>>>

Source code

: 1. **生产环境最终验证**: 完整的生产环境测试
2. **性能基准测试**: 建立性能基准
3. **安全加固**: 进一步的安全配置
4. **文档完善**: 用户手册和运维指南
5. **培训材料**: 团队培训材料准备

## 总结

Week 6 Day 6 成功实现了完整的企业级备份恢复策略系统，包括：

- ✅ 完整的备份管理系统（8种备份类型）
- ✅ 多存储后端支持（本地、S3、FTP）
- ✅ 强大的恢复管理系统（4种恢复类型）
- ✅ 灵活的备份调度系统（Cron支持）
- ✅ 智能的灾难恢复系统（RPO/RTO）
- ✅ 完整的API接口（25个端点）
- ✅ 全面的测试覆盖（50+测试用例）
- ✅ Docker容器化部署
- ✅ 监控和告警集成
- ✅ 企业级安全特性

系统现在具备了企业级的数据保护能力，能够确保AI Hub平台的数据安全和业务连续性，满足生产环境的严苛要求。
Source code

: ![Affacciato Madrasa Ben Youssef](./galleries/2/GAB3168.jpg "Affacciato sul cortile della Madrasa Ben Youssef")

<<<

_ABOUT THIS EXERCISE:_
This calls for all of the entries above, repeated exactly.

_EXERCISE RESPONSE:_
Source code

: 1. **生产环境最终验证**: 完整的生产环境测试
2. **性能基准测试**: 建立性能基准
3. **安全加固**: 进一步的安全配置
4. **文档完善**: 用户手册和运维指南
5. **培训材料**: 团队培训材料准备

## 总结

Week 6 Day 6 成功实现了完整的企业级备份恢复策略系统，包括：

- ✅ 完整的备份管理系统（8种备份类型）
- ✅ 多存储后端支持（本地、S3、FTP）
- ✅ 强大的恢复管理系统（4种恢复类型）
- ✅ 灵活的备份调度系统（Cron支持）
- ✅ 智能的灾难恢复系统（RPO/RTO）
- ✅ 完整的API接口（25个端点）
- ✅ 全面的测试覆盖（50+测试用例）
- ✅ Docker容器化部署
- ✅ 监控和告警集成
- ✅ 企业级安全特性

系统现在具备了企业级的数据保护能力，能够确保AI Hub平台的数据安全和业务连续性，满足生产环境的严苛要求。
Source code

: ![Affacciato Madrasa Ben Youssef](./galleries/2/GAB3168.jpg "Affacciato sul cortile della Madrasa Ben Youssef")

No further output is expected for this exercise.